(Data supplied)

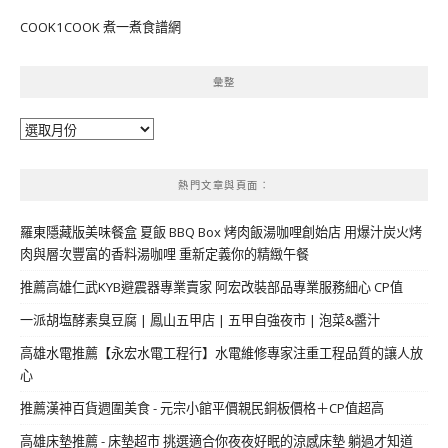
COOK1COOK 煮一煮食譜網
彙整
彙
整
熱門文章與頁面︰
羅東隱藏版美味餐盒 夏飯 BBQ Box 烤肉飯湯咖哩創始店 用爆汁炭火烤
肉與層次豐富的香料湯咖哩 重新定義你的精緻午餐
推薦高雄仁武KYB避震器專業賣家 阿宏改裝部品專業服務細心 CP值
一派胡塩酵素臭豆腐 | 鳳山五甲店 | 五甲自強夜市 | 泡菜&醬汁
高雄水電推薦【永宏水電工程行】水電維修專家注重工程品質的讓人放
心
推薦漢神百貨週圍美食 - 元宗小館平價親民銅板價格＋CP值超高
高雄床墊推薦 - 床墊超市 挑選適合你夜夜好眠的涼感床墊 躺過才知道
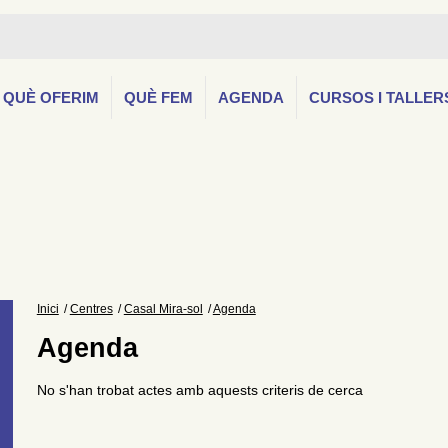
QUÈ OFERIM
QUÈ FEM
AGENDA
CURSOS I TALLER
Inici
Centres
Casal Mira-sol
Agenda
Agenda
No s'han trobat actes amb aquests criteris de cerca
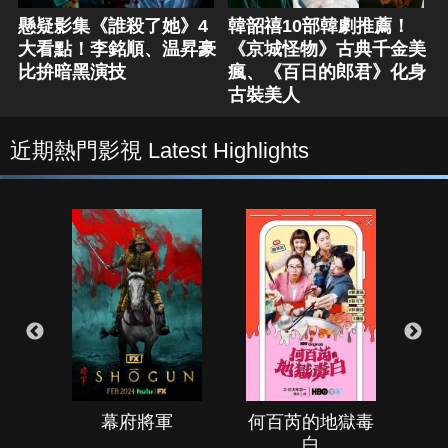
懸疑影集《誰殺了她》4
韓韶禧10部韓劇推薦！
大看點！李銘順、温昇豪
《京城怪物》古典千金美
比拚暗黑演技
瘋、《百日的郎君》化身
古裝美人
近期熱門影視 Latest Highlights
幕府將軍
何百芮的地獄毒
白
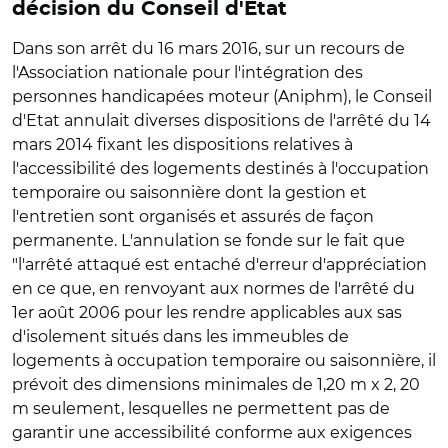
décision du Conseil d'Etat
Dans son arrêt du 16 mars 2016, sur un recours de
l'Association nationale pour l'intégration des
personnes handicapées moteur (Aniphm), le Conseil
d'Etat annulait diverses dispositions de l'arrêté du 14
mars 2014 fixant les dispositions relatives à
l'accessibilité des logements destinés à l'occupation
temporaire ou saisonnière dont la gestion et
l'entretien sont organisés et assurés de façon
permanente. L'annulation se fonde sur le fait que
"l'arrêté attaqué est entaché d'erreur d'appréciation
en ce que, en renvoyant aux normes de l'arrêté du
1er août 2006 pour les rendre applicables aux sas
d'isolement situés dans les immeubles de
logements à occupation temporaire ou saisonnière, il
prévoit des dimensions minimales de 1,20 m x 2, 20
m seulement, lesquelles ne permettent pas de
garantir une accessibilité conforme aux exigences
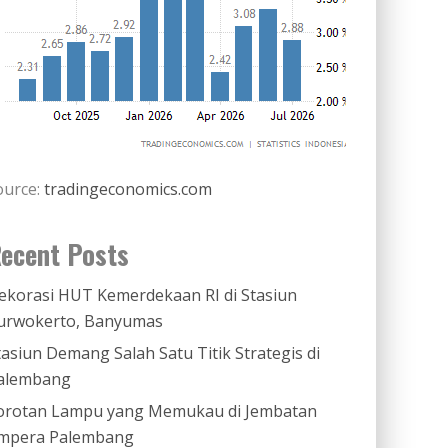
ource:
tradingeconomics.com
ecent Posts
ekorasi HUT Kemerdekaan RI di Stasiun
urwokerto, Banyumas
tasiun Demang Salah Satu Titik Strategis di
alembang
orotan Lampu yang Memukau di Jembatan
mpera Palembang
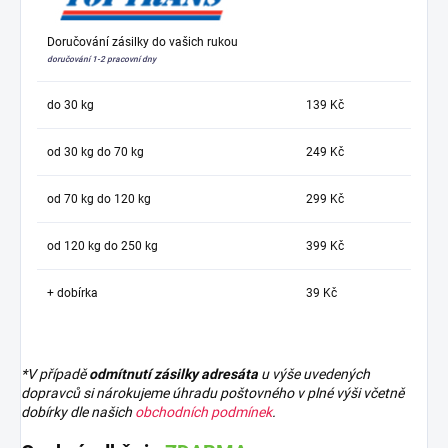
Doručování zásilky do vašich rukou
doručování 1-2 pracovní dny
do 30 kg
139 Kč
od 30 kg do 70 kg
249 Kč
od 70 kg do 120 kg
299 Kč
od 120 kg do 250 kg
399 Kč
+ dobírka
39 Kč
*V případě
odmítnutí zásilky adresáta
u výše uvedených
dopravců si nárokujeme úhradu poštovného v plné výši včetně
dobírky dle našich
obchodních podmínek
.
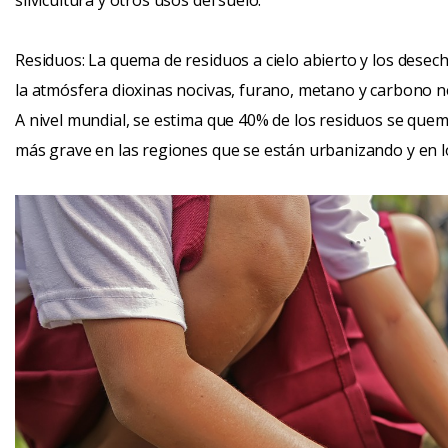
silvicultura y otros usos del suelo.
Residuos: La quema de residuos a cielo abierto y los desec
la atmósfera dioxinas nocivas, furano, metano y carbono n
A nivel mundial, se estima que 40% de los residuos se quema
más grave en las regiones que se están urbanizando y en lo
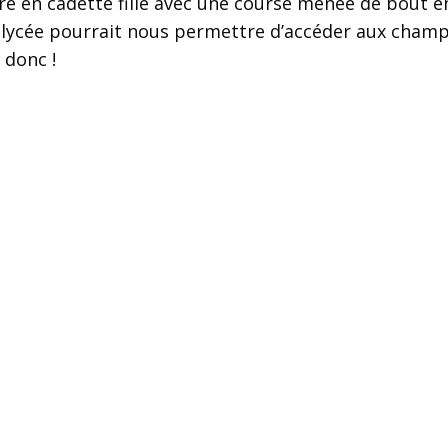
oire en cadette fille avec une course menée de bout 
lycée pourrait nous permettre d’accéder aux champio
 donc !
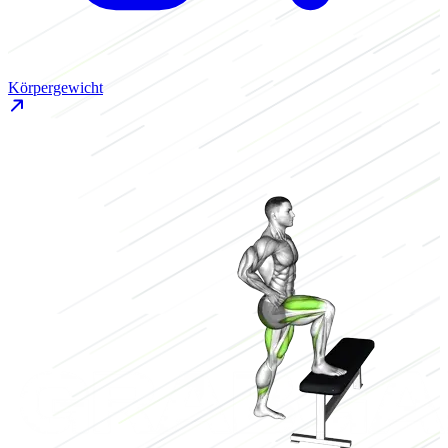
Körpergewicht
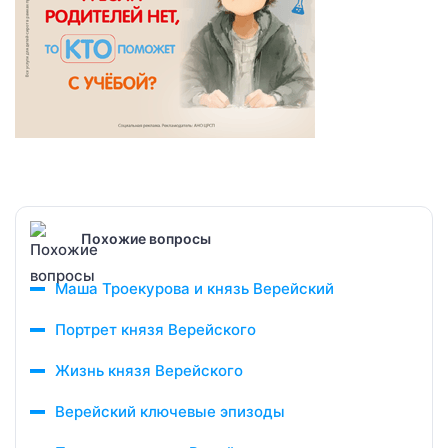
Похожие вопросы
Маша Троекурова и князь Верейский
Портрет князя Верейского
Жизнь князя Верейского
Верейский ключевые эпизоды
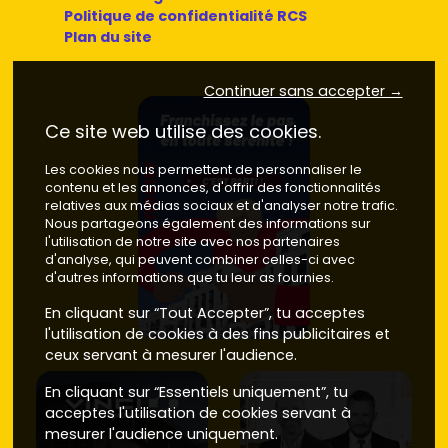
Astuce : repère les programmes offrant
espaces
Politique de confidentialité RCS
extérieurs
généreux (loggias, terrasses plein ciel) et des
Plan du site
stationnements
en sous-sol, très recherchés à la
revente.
Continuer sans accepter →
Neuf ou ancien à Brignais : prix, énergie
et localisation
Ce site web utilise des cookies.
Prix d'achat
Les cookies nous permettent de personnaliser le
contenu et les annonces, d'offrir des fonctionnalités
Neuf
: la plupart des programmes à Brignais se situent
relatives aux médias sociaux et d'analyser notre trafic.
entre
4 600 et 6 200 €/m²
selon le secteur, les prestations
Nous partageons également des informations sur
l'utilisation de notre site avec nos partenaires
et la présence d'extérieurs.
Frais de notaire
réduits
d'analyse, qui peuvent combiner celles-ci avec
d'environ
2 à 3 %
, pas de gros travaux à prévoir.
d'autres informations que tu leur as fournies.
Ancien
: compte généralement entre
3 400 et 4 800
En cliquant sur “Tout Accepter”, tu acceptes
€/m²
selon l'état et l'adresse (les biens rénovés et bien
l'utilisation de cookies à des fins publicitaires et
situés se vendent plus cher). Anticipe des
frais de
ceux servant à mesurer l'audience.
notaire
autour de
7 à 8 %
et, souvent, des budgets
rénovation
.
En cliquant sur “Essentiels uniquement”, tu
acceptes l'utilisation de cookies servant à
Performances énergétiques
mesurer l'audience uniquement.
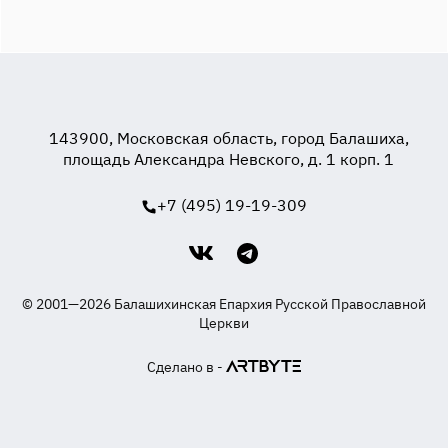
143900, Московская область, город Балашиха,
площадь Александра Невского, д. 1 корп. 1
+7 (495) 19-19-309
© 2001—2026 Балашихинская Епархия Русской Православной
Церкви
Сделано в -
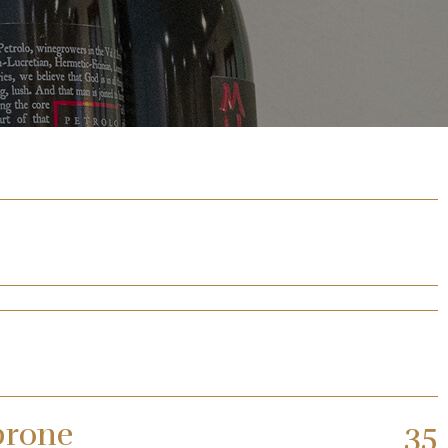
brone
35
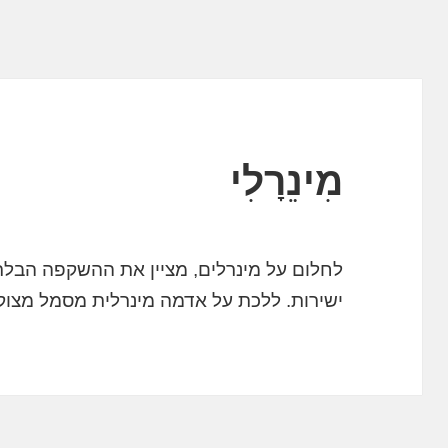
מִינֵרָלִי
לחלום על מינרלים, מציין את ההשקפה הבל
ישירות. ללכת על אדמה מינרלית מסמל מצו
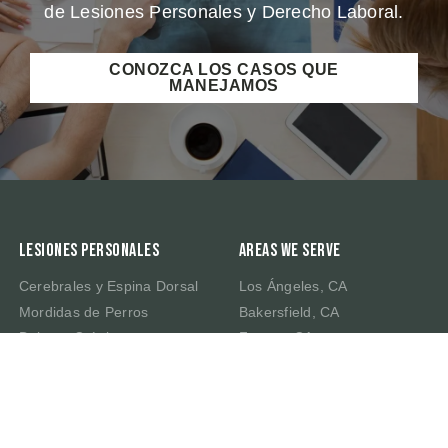
de Lesiones Personales y Derecho Laboral.
CONOZCA LOS CASOS QUE
MANEJAMOS
Lesiones Personales
Areas We Serve
Cerebrales y Espina Dorsal
Los Ángeles, CA
Mordidas de Perros
Bakersfield, CA
Dolores Crónicos
Fresno, CA
Muerte por Negligencia
Irvine, CA
Latigazo Cervical
Riverside, CA
Traumatismo Cerebral
Sacramento, CA
San Bernardino, CA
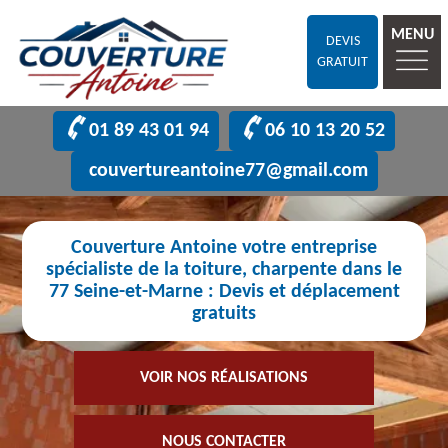
MENU
DEVIS
GRATUIT
01 89 43 01 94
06 10 13 20 52
couvertureantoine77@gmail.com
Couverture Antoine votre entreprise
spécialiste de la toiture, charpente dans le
77 Seine-et-Marne : Devis et déplacement
gratuits
VOIR NOS RÉALISATIONS
NOUS CONTACTER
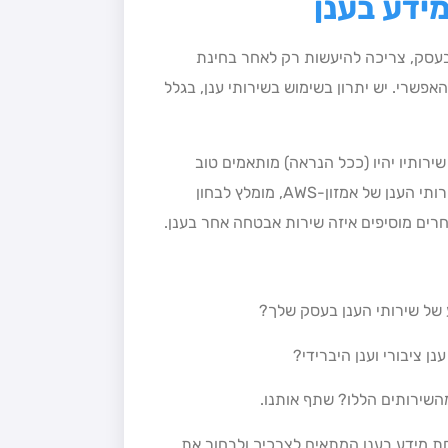
ידע בענן
עסק, צריכה להיעשות רק לאחר בחינת
שרי. יש יתרון בשימוש בשירותי ענן, בגלל
שירותיו יהיו (ככל הנראה) מותאמים טוב
יותר לשאר שירותי הענן, שהוא מספק. לדוגמה: מי שמשתמש בשירותי הענן של אמזון-AWS, מומלץ לבחון
של שירותי הענן בעסק שלך?
ן ציבורי וענן היברידי?
השירותים הללו? שתף אותנו.
חת מידע בענן המתאים לצרכיך ולבחור את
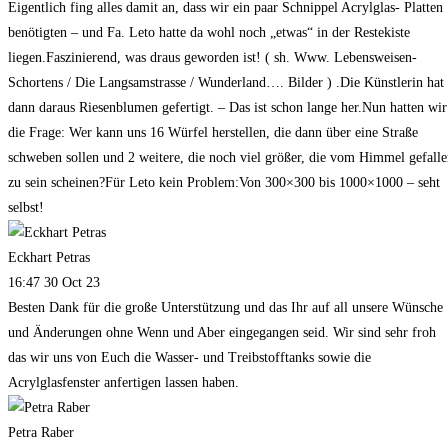
Eigentlich fing alles damit an, dass wir ein paar Schnippel Acrylglas- Platten
benötigten – und Fa. Leto hatte da wohl noch „etwas“ in der Restekiste
liegen.Faszinierend, was draus geworden ist! ( sh. Www. Lebensweisen-
Schortens / Die Langsamstrasse / Wunderland…. Bilder ) .Die Künstlerin hat
dann daraus Riesenblumen gefertigt. – Das ist schon lange her.Nun hatten wir
die Frage: Wer kann uns 16 Würfel herstellen, die dann über eine Straße
schweben sollen und 2 weitere, die noch viel größer, die vom Himmel gefall
zu sein scheinen?Für Leto kein Problem:Von 300×300 bis 1000×1000 – seht
selbst!
Eckhart Petras
16:47 30 Oct 23
Besten Dank für die große Unterstützung und das Ihr auf all unsere Wünsche
und Änderungen ohne Wenn und Aber eingegangen seid. Wir sind sehr froh
das wir uns von Euch die Wasser- und Treibstofftanks sowie die
Acrylglasfenster anfertigen lassen haben.
Petra Raber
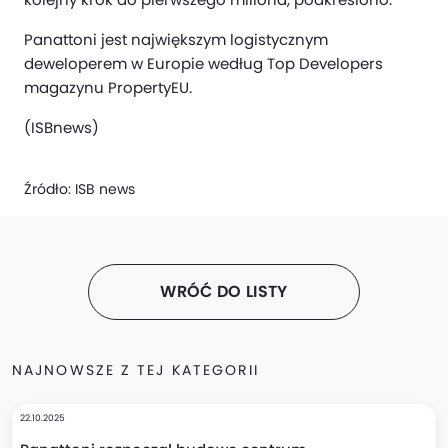
Panattoni jest największym logistycznym
deweloperem w Europie według Top Developers
magazynu PropertyEU.
(ISBnews)
Źródło:
ISB news
WRÓĆ DO LISTY
NAJNOWSZE Z TEJ KATEGORII
22.10.2025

(End Data supplied)

__Task details__.
Select every line in the records above that contains the word "cookies".

__Answer box__.
Ce site web utilise des cookies.
Les cookies nous permettent de personnaliser le
l'utilisation de cookies à des fins publicitaires et
acceptes l'utilisation de cookies servant à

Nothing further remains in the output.